Like most cities, Albuquerque is a patchwork of neighborhoods: Old Town, Duranes, Barelas, Nob Hill, Four Hills, Country Club, South Valley, Northeast Heights, Taylor Ranch, Huning Castle, Ranchitos, among others. And outliers with their own distinct personalities, such as Corrales and Placitas. Some claim that Old Town—San Felipe de Neri Church, the Plaza and adjacent streets of eighteenth century adobes—is the oldest continuous settlement in the United States. Others say this distinction belongs to Barelas.
Barelas is defined by the triangular area bordered on the north by Coal Avenue, on the east by the railroad tracks, and on the west by the Río Grande River. It was established as a settlement in 1662, a good 44 years before Old Town. For many years it remained a separate village, until it was absorbed into the larger city during the heyday of rail travel in the 1880s.
The area we now know as Barelas was originally the site of an important river crossing on El Camino Real de Tierra Adentro (The Royal Inland Highway), which was the main trade route through the New Mexico territory. The crossing was described by Zebulon Pike in 1807 as being “400 yards wide, but not more than three feet deep and excellent fording.” Colonial governor Diego de Peñalosa established the settlement by the name of Barelas in 1662, although it may have been on paper only. It is believed to have remained largely unpopulated until the 19th century.
In the late 1800s Barelas was a quiet agricultural community. Three hundred nine residents were listed in the 1870 census, and 350 in 1880. During the Civil War the community saw minor action; in April of 1862 Union troops in the village exchanged long-range artillery fire with a Confederate position east of Albuquerque. The battle lasted for several hours but there were no casualties.
The boom years came in with the Atchison, Topeka and Santa Fe Railway in 1880. But in order to keep the route as straight as possible, the railroad planners built the Albuquerque depot about a mile and a half east of Barelas, creating a separate New Town north of the original community. Santa Fe Railway Shops became the city’s largest employer, and Barelas went from a quiet farming village to a busy blue-collar neighborhood. By the turn of the century it was home to 1,200 residents, many of whom worked for the railroad. In 1891 Barelas was incorporated into the greater city of Albuquerque.

○ ○ ○ ○ ○ ○ ○

• _Job 1_:
Answer these from the passage on Barelas's history:
(a) Which street marks the northern border of Barelas?
(b) How many residents did the 1870 census list for Barelas?
(c) In what year was Barelas incorporated into Albuquerque?
• _Job 2_: Extend the passage on Barelas's history with one or two paragraphs that pick up after its final sentence.

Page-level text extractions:

○ ○ ○ ○ ○ ○ ○

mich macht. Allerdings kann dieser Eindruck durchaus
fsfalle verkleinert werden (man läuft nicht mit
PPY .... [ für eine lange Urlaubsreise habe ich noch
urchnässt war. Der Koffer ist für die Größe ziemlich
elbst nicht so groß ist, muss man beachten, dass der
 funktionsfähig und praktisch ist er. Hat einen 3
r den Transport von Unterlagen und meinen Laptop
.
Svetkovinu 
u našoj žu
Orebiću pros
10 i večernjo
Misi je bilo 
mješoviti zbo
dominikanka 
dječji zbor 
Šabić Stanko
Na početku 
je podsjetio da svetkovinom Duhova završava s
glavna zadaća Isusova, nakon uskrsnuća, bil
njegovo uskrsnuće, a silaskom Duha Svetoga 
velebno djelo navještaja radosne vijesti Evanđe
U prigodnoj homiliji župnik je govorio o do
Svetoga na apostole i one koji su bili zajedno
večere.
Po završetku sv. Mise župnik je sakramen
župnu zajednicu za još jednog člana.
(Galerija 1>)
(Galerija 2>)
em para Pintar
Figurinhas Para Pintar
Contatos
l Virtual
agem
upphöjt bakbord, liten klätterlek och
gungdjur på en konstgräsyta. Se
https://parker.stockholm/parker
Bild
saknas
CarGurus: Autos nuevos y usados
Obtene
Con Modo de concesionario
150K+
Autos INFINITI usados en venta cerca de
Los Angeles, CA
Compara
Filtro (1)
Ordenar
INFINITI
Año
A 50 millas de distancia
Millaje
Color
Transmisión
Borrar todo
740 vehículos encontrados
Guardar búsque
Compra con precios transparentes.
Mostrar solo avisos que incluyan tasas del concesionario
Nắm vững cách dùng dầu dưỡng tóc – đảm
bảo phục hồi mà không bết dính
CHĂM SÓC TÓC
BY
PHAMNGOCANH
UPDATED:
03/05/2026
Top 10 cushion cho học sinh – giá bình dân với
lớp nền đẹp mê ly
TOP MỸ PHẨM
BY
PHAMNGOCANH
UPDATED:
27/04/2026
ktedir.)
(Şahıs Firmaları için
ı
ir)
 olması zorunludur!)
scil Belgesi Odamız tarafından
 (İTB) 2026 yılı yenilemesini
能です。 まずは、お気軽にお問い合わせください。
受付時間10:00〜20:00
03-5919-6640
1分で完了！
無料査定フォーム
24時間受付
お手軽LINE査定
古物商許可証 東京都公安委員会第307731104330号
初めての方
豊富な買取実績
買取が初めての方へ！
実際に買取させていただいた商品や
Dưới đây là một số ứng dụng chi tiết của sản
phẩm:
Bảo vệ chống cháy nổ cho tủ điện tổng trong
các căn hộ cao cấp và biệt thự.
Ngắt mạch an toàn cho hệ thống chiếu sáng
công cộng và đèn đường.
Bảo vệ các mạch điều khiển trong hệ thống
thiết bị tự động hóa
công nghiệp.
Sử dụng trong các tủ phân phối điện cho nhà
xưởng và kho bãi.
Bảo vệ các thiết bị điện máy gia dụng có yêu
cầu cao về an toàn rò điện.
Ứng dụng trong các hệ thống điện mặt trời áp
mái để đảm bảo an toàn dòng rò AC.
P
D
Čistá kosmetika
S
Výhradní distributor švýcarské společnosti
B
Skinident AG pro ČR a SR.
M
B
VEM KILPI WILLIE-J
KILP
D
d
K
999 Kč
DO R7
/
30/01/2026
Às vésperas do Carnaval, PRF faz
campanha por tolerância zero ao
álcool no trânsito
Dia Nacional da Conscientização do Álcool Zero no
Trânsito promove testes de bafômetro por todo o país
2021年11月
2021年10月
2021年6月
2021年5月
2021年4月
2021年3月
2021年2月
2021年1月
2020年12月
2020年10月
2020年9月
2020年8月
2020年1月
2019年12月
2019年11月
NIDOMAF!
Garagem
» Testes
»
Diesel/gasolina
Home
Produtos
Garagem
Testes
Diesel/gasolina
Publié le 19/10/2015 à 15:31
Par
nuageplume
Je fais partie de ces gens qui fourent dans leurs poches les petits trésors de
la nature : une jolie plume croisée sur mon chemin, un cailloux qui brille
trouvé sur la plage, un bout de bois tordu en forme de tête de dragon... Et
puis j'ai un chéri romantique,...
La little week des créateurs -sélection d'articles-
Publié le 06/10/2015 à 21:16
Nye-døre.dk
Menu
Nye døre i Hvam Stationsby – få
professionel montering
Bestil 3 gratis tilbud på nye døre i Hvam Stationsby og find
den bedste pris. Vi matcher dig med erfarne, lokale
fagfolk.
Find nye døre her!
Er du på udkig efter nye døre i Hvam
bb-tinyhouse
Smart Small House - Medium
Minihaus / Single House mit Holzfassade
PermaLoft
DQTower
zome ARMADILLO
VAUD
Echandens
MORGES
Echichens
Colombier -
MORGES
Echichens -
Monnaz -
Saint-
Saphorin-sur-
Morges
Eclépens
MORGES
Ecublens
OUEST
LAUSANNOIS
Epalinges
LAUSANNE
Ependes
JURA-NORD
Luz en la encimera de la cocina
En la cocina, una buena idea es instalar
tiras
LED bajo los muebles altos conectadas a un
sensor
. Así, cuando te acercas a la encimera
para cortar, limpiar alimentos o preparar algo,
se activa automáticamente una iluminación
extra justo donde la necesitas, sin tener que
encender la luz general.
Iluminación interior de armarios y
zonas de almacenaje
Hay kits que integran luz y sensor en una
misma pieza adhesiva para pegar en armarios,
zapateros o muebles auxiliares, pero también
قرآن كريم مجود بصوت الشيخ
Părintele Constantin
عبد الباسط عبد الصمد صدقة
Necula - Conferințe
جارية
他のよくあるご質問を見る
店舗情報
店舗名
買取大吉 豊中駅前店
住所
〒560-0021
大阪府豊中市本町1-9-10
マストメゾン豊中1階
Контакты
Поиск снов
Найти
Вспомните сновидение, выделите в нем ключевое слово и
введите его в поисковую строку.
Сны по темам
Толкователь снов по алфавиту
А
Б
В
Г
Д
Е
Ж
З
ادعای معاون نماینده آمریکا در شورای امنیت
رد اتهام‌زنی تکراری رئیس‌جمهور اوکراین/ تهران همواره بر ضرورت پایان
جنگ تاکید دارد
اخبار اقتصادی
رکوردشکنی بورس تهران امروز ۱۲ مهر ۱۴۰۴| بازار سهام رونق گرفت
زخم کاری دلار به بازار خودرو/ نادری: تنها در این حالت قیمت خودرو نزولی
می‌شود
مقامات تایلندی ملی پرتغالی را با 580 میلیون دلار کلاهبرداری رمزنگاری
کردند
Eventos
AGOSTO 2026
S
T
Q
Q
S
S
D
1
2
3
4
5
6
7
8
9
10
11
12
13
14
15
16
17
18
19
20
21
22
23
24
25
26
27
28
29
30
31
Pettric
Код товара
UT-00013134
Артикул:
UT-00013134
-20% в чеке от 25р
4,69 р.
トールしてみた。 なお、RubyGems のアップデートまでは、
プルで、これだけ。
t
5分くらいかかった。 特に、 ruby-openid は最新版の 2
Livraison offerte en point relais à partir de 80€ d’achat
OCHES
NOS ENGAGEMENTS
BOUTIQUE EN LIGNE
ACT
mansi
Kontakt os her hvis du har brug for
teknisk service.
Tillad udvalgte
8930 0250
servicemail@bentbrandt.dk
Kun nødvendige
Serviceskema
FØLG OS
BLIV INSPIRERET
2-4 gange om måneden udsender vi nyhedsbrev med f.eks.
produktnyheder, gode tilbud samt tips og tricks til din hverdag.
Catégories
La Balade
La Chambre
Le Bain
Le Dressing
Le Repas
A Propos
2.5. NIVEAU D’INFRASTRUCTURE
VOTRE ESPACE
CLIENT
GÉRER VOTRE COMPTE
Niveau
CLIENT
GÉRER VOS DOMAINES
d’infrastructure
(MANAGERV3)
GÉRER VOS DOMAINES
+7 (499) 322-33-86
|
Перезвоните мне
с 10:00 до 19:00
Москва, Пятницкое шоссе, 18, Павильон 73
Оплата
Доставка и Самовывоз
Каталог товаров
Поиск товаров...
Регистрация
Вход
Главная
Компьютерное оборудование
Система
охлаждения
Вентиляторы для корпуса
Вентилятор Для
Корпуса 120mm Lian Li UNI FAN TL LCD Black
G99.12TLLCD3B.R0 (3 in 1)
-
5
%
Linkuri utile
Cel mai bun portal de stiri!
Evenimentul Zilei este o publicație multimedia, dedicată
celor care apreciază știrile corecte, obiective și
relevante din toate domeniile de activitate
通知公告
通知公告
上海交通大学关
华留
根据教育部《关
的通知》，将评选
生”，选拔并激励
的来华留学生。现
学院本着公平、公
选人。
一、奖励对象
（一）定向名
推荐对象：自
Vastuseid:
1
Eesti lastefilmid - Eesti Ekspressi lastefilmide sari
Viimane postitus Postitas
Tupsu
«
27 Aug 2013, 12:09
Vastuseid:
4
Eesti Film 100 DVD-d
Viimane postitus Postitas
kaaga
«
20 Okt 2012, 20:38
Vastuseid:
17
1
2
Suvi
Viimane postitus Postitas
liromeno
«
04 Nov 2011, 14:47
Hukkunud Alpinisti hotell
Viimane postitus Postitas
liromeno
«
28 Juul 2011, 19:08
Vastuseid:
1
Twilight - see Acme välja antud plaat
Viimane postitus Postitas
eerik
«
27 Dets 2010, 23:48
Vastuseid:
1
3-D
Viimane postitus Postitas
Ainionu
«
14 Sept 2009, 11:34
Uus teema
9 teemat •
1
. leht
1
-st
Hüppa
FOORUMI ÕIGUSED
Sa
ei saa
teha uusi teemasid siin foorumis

○ ○ ○ ○ ○ ○ ○

• _Reply 1_:
(a) Coal Avenue
(b) Three hundred nine
(c) 1891

• _Reply 2_:
Several factors led to economic setbacks around mid-twentieth century. The realignment of old Route 66 took place in1937, and rerouting the major thoroughfare from Fourth Street to Central Avenue bypassed Barelas. Fourth Street traffic declined even more when Interstate 25 replaced US 85 as Albuquerque’s main north-south highway. Then, when the railroad shops closed in 1970, 1,500 Barelas inhabitants lost their jobs. Four years later, a downtown section of Fourth Street was closed to build Civic Plaza, finally severing the neighborhood’s main artery. Isolated from the rest of the city and with its economic base in ruins, Barelas descended into poverty.
But its spirit would rise again.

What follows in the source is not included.